In [None]:
%load_ext autoreload
%autoreload 2

In [None]:
import matplotlib.pyplot as plt
import numpy as np
import pandas as pd
import scipy
import seaborn as sns

from models import models, utils

In [None]:
path = "../data/AllEurasia_NOWinput_Feb24_U3O4_siteinfo.csv"

dataframe = pd.read_csv(path, index_col=0)

dataframe.head()

In [None]:
# dataframe = dataframe.drop(columns=['LIDNUM']).set_index('NAME')

## 1. Test with Matrix Factorization

In [None]:
dim_hid = 10
output_prob = True
include_tnr = True

In [None]:
out = models.get_recommend_list_mf(dataframe, output_prob=output_prob, num_epochs=120, lr=4e-3, dim_hid=dim_hid)
out.head()

#### NOTE

If `output_prob` is False, we dont calculate `True Negative Rate` no matter we set flag `include_tnr` as True

In [None]:
models.get_metrics_mf(dataframe, output_prob=output_prob, dim_hid=dim_hid)

### Calculate True Negative Rate (TNR)
#### WARNING

This is only used if the flag `output_prob` = True and `include_tnr` is True

#### NOTE:
Note that, in calculating TNR, we only concern about the `true_negative_rate` in the output of the below cell. It is because the model was not trained with dataframe `df_tnr`, so testing `expected_percentile_rank` and `true_positive_rate` on this dataframe is not proper.

To calculate TNR, we need a separated dataframe

In [None]:
if output_prob is True and include_tnr is True:
    path_tnr = "../data/AllSites_truenegatives_Feb24.csv"

    df_tnr_raw = pd.read_csv(path_tnr)

    df_tnr = df_tnr_raw\
        .rename(columns={'Unnamed: 0': 'loc_name'})\
        .set_index('loc_name')\
        .map(lambda x: 1 - x)   # Convert non-occurence from 1 to 0 to match with the code in function calc_tnr()

    df_tnr_mf = utils.create_test_tnr(df_tnr)

_INFORMATION PROVIDED_.
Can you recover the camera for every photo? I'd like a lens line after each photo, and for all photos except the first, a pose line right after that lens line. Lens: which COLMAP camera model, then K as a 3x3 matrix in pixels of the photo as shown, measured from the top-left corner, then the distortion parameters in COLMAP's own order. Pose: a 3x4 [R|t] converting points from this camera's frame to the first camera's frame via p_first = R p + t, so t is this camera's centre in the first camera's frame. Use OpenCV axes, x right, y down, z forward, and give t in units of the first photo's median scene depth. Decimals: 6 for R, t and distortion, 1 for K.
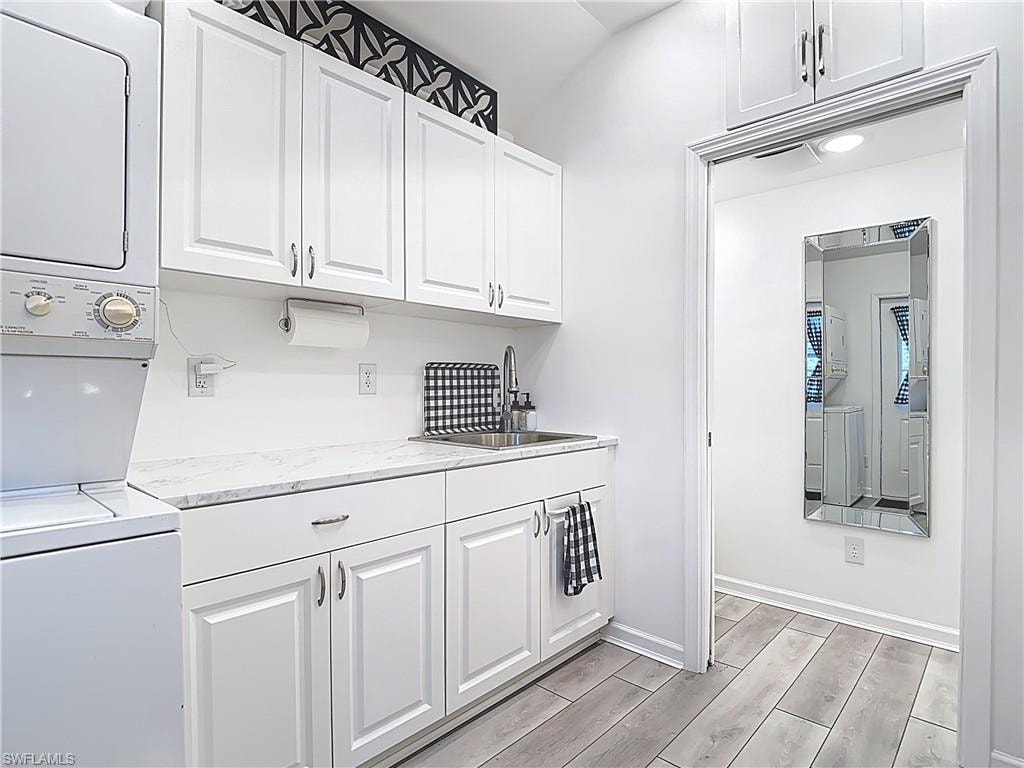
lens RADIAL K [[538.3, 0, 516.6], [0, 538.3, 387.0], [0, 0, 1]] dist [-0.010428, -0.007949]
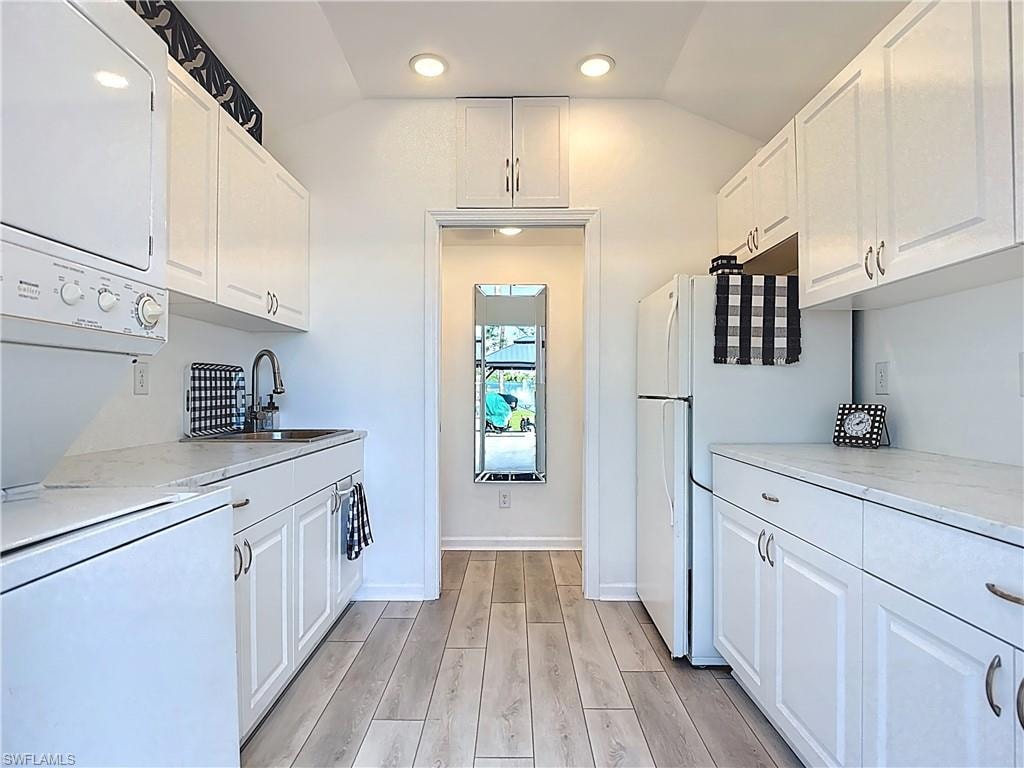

---

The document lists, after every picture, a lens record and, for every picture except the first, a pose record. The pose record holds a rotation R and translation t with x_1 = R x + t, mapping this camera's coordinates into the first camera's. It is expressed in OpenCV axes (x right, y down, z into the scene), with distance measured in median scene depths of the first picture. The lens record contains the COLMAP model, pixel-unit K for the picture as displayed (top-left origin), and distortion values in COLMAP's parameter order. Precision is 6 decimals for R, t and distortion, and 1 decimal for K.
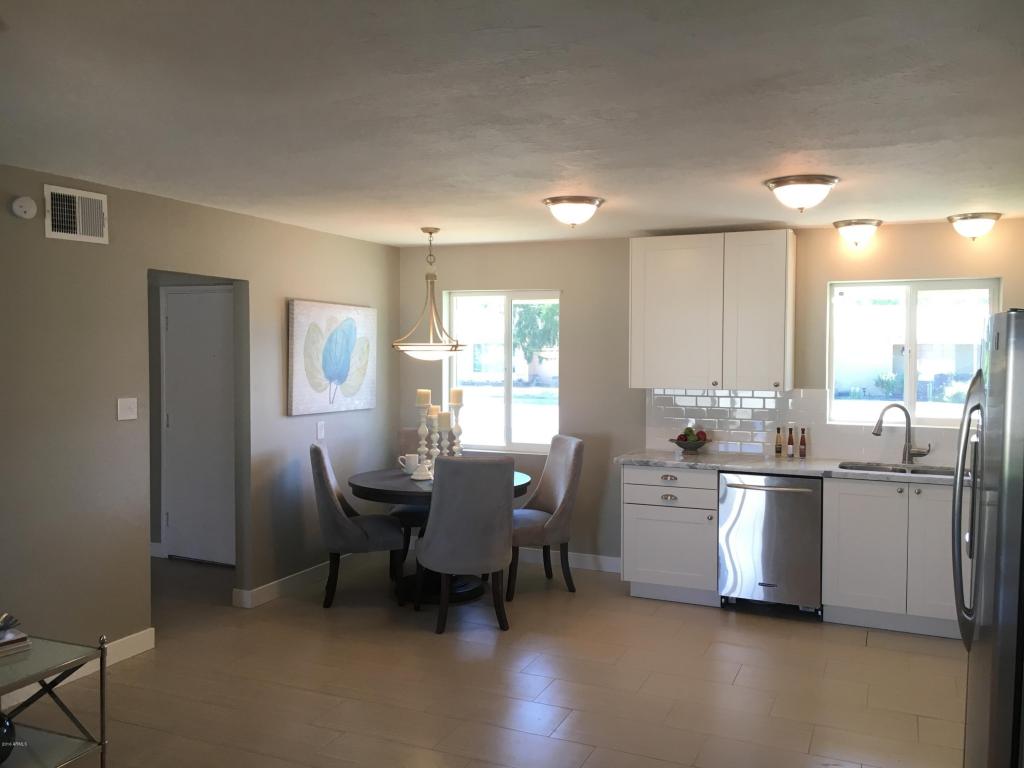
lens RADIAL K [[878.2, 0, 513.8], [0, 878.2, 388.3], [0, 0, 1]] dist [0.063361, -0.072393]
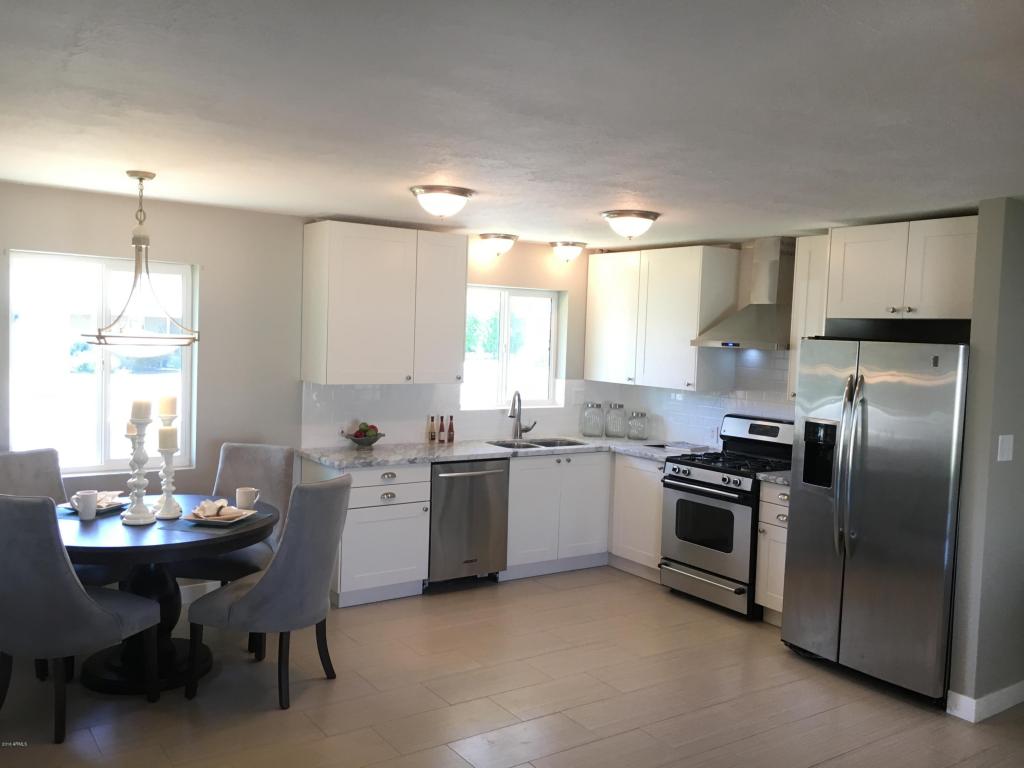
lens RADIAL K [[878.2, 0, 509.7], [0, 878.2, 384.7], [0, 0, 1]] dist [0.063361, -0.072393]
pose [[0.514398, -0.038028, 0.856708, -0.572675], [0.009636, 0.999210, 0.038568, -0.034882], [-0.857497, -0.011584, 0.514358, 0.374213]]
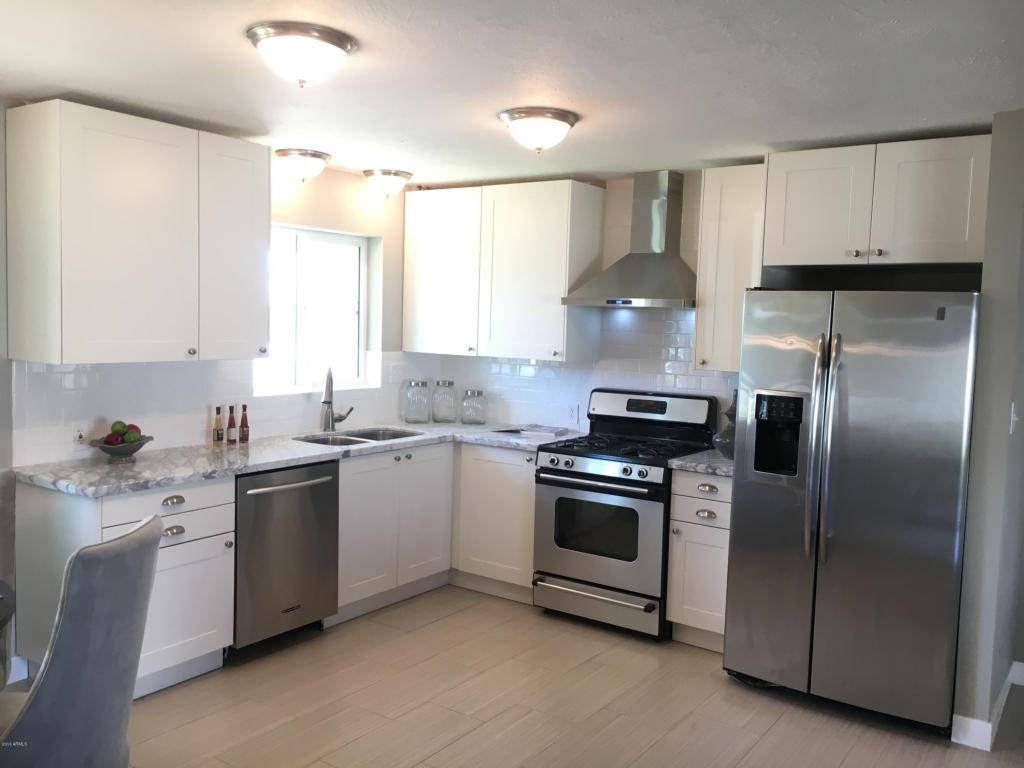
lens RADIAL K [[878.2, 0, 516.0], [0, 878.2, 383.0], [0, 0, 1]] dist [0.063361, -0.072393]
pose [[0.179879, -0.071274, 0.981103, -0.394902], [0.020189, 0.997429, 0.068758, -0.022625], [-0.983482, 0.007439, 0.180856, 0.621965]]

_REQUIRED WORK_.
1. In the matrix factorization notebook, name each library brought in by the code block that begins with `import matplotlib.pyplot as plt`. Leave out the line that starts with `from models`.
2. Please explain why the matrix factorization notebook looks only at `true_negative_rate` when it calculates TNR.
3. Continue the matrix factorization notebook from its last line of code.
You won't need the entries here.

_WRITTEN RESPONSES_.
1. matplotlib.pyplot, numpy, pandas, scipy, seaborn

2. The model was not trained on the `df_tnr` dataframe. Because of that, the notebook says it is not proper to test `expected_percentile_rank` and `true_positive_rate` on that dataframe, so only `true_negative_rate` matters for TNR.

3.
    models.get_metrics_mf(df_tnr_mf, output_prob=output_prob, dim_hid=dim_hid, include_tnr=include_tnr)

## 2. Test with KNN

In [None]:
out = models.get_recommend_list_knn(dataframe, output_prob=output_prob)

out.head()

In [None]:
models.get_metrics_knn(dataframe, output_prob=output_prob)

### Calculate True Negative Rate (TNR)
#### WARNING:
This is only used if the flag `output_prob` = True and `include_tnr` = True

#### NOTE:
Note that, in calculating TNR, we only concern about the `true_negative_rate` in the output of the below cell. It is because the model was not trained with dataframe `df_tnr`, so testing `expected_percentile_rank` and `true_positive_rate` on this dataframe is not proper.

To calculate TNR with KNN, the input dataframe `df_tnr` 

In [None]:
if output_prob is True and include_tnr is True:
    path_tnr = "../data/AllSites_truenegatives_Feb24.csv"

    df_tnr_raw = pd.read_csv(path_tnr)

    df_tnr = df_tnr_raw\
        .rename(columns={'Unnamed: 0': 'loc_name'})\
        .set_index('loc_name')\
        .map(lambda x: 1 - x)   # Convert non-occurence from 1 to 0 to match with the code in function calc_tnr()
    
    models.get_metrics_knn(df_tnr, output_prob=output_prob, include_tnr=include_tnr)

## 3. Test with Content-Based Filtering

In [None]:
# Genus data is necessary for content based filtering
genus_data_path = "../data/FossilGenera_MammalMassDiet_Jan24.csv"
df_genus_data = pd.read_csv(genus_data_path, sep=",")

dental_data_path = "../data/DentalTraits_Genus_PPPA_ds.csv"
df_dental_data = pd.read_csv(dental_data_path, sep=",")

# Genus data must be preprocessed beforehand

dental_cols = [
    "Genus",
    "HY",
    "LOP",
    "AL",
    "OL",
    "SF",
    "BUN",
    "OT",
    "Excl_AL"
]

df_dental_data = df_dental_data[dental_cols]

# With genus info, give the columns you want to use and convert categorical using one-hot-encoding
genus_info_cols = [
    "Genus",
    "Order",
    "Family",
    "Massg",
    "Diet",
    "DietSource"
]
        
df_genus_data = df_genus_data[genus_info_cols]

dummy_cols = [
    "Order",
    "Family",
    "Diet",
    "DietSource"
]

#The genus column must be the first one in genus data
df_genus_data = pd.get_dummies(df_genus_data, columns=dummy_cols)
df_genus_data = df_genus_data.replace({False: 0, True: 1})

# Merging dental data to other genus data
df_genus_data = df_genus_data.merge(df_dental_data, "left", on="Genus")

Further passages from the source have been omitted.